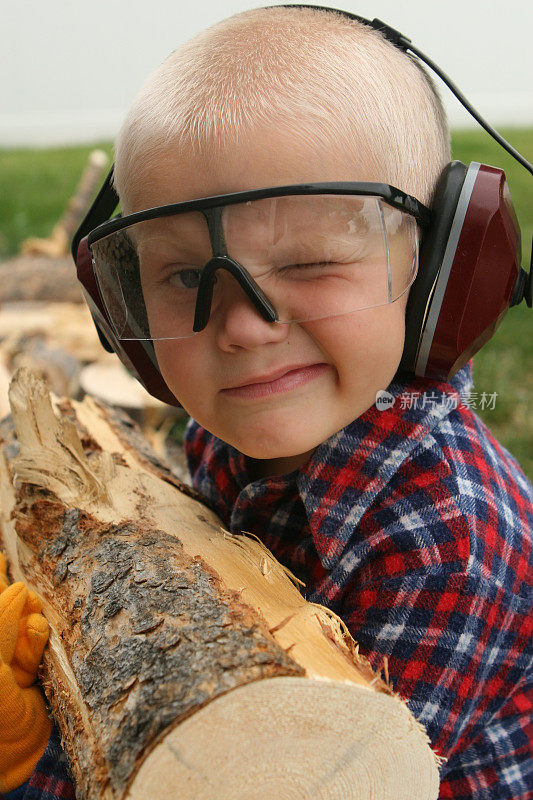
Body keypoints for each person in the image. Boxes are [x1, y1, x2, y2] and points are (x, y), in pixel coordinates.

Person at [1, 6, 531, 799]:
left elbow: (305, 780)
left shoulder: (445, 547)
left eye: (312, 262)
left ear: (444, 275)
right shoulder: (235, 430)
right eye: (184, 278)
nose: (243, 328)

What is needed: Take the line that contains "left elbow: (305, 780)" and every line after it to the end of the entries above, and reproduce them exactly.

Written response:
left elbow: (305, 780)
left shoulder: (445, 547)
left eye: (312, 262)
left ear: (444, 275)
right shoulder: (235, 430)
right eye: (184, 278)
nose: (243, 328)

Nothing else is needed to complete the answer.